/---
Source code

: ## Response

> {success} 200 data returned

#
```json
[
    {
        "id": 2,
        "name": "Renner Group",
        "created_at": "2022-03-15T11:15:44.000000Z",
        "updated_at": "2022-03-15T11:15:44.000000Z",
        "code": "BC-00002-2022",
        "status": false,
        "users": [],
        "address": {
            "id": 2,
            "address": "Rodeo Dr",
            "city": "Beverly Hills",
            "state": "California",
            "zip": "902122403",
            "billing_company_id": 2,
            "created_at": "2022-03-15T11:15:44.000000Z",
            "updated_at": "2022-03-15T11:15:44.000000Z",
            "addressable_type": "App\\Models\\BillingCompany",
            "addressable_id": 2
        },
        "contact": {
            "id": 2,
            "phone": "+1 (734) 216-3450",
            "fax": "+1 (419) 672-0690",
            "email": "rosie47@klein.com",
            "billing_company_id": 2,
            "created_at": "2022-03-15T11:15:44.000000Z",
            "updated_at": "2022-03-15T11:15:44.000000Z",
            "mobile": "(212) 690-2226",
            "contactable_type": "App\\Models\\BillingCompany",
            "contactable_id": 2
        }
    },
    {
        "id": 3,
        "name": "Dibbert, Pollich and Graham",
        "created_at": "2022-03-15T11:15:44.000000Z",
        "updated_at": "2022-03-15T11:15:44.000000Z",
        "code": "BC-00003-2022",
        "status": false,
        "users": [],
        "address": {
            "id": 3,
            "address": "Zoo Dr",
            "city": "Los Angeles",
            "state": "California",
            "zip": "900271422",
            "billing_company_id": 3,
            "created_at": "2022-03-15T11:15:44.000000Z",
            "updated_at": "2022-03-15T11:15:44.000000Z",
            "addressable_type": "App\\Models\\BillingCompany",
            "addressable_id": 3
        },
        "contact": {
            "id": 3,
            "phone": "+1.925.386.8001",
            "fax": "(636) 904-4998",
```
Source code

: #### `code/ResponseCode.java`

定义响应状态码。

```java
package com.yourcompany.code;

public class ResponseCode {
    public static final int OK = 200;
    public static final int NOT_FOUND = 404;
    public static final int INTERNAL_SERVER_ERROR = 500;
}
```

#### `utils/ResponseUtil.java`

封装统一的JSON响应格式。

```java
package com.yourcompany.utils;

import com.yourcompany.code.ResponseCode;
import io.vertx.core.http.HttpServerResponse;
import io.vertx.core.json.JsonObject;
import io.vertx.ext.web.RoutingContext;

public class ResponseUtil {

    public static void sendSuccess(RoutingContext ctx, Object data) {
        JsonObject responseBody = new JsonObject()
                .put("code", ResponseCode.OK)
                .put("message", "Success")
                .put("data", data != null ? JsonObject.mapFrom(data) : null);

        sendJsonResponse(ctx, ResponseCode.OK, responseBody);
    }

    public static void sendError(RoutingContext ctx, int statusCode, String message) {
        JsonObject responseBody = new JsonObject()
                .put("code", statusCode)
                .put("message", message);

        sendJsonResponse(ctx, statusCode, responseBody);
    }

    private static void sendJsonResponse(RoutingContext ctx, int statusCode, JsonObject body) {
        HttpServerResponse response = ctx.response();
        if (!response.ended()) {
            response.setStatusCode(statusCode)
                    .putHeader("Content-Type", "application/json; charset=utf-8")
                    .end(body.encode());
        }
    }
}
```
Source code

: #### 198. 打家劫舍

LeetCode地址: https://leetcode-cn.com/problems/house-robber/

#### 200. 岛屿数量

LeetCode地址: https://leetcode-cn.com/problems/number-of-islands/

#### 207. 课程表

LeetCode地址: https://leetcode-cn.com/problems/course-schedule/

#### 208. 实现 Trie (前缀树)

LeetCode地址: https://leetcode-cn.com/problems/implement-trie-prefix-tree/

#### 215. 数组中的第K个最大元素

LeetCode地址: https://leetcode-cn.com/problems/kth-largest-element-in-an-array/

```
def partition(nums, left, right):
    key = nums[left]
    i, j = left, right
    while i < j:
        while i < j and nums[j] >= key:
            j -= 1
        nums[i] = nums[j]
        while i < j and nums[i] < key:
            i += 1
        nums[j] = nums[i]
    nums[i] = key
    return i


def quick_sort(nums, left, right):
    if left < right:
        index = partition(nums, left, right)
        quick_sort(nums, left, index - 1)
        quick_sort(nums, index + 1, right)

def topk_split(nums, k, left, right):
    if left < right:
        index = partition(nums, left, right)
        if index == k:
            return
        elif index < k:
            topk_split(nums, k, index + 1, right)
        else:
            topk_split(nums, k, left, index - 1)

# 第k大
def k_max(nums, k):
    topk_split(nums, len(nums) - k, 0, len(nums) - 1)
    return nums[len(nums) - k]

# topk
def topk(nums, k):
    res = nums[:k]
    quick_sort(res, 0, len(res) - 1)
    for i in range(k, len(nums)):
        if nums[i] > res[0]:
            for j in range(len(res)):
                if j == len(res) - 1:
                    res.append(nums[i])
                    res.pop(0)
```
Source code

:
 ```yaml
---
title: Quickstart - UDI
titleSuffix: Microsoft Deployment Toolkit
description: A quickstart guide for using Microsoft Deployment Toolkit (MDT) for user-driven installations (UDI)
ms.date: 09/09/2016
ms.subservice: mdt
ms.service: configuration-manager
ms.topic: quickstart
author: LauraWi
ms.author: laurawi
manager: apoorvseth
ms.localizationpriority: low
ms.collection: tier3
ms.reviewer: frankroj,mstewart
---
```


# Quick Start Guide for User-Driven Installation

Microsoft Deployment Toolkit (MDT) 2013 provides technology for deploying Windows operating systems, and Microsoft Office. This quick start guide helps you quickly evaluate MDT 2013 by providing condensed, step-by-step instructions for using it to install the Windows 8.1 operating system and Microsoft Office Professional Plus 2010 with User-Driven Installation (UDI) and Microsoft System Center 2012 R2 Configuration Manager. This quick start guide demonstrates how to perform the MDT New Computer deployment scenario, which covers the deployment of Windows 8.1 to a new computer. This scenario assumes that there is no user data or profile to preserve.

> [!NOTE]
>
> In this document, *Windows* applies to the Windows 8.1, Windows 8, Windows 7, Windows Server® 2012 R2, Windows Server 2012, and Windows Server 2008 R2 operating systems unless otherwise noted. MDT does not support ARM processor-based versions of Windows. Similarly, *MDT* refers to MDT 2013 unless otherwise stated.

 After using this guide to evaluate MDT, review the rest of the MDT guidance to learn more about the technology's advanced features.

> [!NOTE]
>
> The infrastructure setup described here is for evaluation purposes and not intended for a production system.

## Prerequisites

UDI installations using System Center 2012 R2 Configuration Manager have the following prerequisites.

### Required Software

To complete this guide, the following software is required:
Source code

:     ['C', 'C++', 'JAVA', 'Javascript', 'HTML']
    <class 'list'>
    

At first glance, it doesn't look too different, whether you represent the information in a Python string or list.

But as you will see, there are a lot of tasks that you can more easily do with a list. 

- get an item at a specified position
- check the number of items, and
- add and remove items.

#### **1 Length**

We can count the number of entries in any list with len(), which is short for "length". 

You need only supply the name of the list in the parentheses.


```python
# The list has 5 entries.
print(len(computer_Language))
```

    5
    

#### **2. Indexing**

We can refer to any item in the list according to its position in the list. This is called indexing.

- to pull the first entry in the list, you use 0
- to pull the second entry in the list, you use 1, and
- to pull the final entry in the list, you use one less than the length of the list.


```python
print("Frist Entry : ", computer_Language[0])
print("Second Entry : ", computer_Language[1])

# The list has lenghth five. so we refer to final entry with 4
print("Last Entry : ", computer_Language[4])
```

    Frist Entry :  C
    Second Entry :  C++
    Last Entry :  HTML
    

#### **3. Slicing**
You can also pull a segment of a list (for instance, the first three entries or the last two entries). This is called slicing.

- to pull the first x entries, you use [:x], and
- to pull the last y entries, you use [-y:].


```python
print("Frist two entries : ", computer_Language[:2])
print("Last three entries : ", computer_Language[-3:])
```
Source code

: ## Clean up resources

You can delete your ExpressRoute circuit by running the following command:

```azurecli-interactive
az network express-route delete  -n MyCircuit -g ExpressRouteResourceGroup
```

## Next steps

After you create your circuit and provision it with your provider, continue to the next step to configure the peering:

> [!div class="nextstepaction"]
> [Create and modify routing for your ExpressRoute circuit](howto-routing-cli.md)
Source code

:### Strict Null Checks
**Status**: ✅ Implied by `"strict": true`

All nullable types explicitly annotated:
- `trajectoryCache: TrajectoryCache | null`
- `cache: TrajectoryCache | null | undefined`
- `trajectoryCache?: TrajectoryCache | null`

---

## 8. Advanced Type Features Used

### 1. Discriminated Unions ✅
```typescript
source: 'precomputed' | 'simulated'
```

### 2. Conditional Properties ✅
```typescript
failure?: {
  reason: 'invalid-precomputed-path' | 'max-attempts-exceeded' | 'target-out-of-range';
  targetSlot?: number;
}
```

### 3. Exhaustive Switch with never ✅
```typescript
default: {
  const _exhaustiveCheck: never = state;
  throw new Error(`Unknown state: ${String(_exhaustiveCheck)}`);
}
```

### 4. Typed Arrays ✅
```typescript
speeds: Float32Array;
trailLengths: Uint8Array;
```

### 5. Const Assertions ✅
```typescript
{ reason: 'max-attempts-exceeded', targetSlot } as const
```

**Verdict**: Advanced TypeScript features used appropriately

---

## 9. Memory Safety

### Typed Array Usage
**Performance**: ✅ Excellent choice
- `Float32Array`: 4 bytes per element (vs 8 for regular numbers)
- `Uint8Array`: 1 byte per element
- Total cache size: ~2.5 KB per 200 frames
\---
Your answer should consist of the count of lines in the listing that hold the word "Frist", with nothing else.

3